◆ INSTRUCTION ◆
A single number is required: the count of lines in the entries below that include the word "holidays".

= = = = = = =

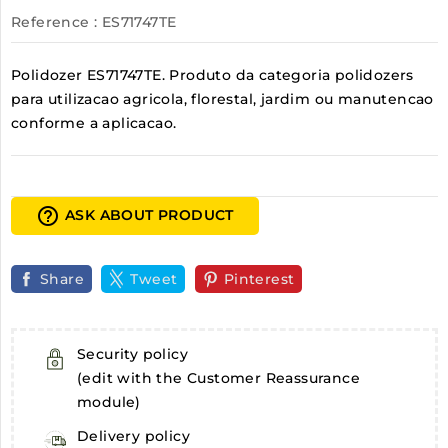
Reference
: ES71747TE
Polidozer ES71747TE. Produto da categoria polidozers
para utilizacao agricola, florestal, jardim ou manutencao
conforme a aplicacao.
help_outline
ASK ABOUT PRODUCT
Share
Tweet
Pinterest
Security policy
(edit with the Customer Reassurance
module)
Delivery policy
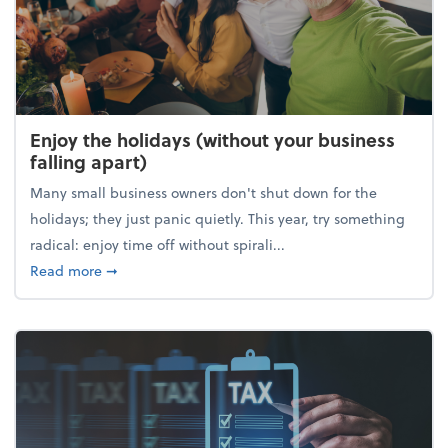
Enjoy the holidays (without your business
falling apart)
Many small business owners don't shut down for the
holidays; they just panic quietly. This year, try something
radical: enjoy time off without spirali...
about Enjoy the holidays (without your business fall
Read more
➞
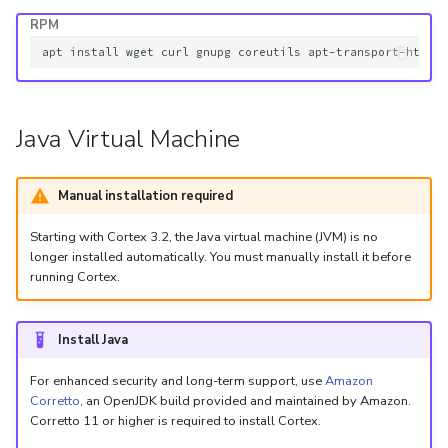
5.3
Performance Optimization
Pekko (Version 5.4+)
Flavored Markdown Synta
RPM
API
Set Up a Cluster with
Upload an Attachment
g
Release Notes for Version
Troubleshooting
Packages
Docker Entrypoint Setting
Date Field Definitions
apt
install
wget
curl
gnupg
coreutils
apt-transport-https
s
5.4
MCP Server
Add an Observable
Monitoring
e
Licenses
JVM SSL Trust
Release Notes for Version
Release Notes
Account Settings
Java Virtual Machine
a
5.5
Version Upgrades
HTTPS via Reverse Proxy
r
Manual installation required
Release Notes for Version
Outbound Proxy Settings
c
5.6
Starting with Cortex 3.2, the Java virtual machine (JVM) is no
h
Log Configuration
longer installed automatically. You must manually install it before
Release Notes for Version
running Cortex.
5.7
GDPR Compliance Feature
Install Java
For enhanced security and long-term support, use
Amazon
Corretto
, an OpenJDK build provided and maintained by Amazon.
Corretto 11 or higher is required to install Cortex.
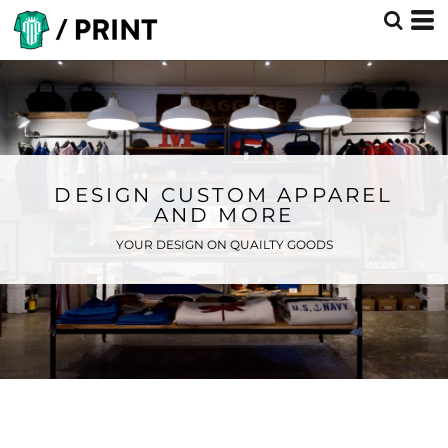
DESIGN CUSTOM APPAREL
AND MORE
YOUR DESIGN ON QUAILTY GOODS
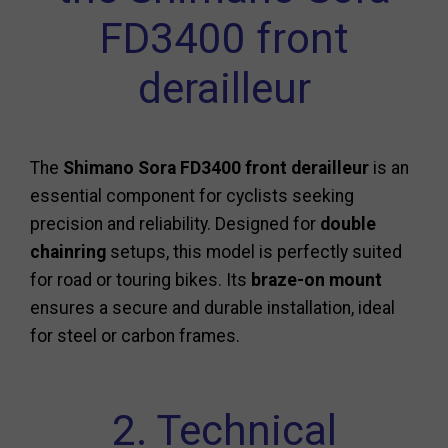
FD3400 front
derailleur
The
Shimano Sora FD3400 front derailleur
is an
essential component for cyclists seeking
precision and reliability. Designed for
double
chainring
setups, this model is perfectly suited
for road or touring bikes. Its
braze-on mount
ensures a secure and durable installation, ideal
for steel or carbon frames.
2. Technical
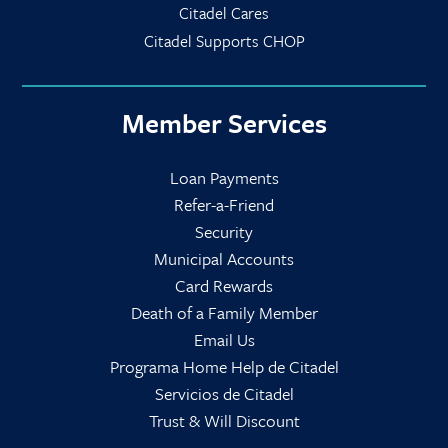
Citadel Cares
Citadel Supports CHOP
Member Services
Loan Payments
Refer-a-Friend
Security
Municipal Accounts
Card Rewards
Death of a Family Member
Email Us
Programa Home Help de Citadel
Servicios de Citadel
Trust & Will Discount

= = = = = = =

◆ SOLUTION FOR THIS EXERCISE ◆
3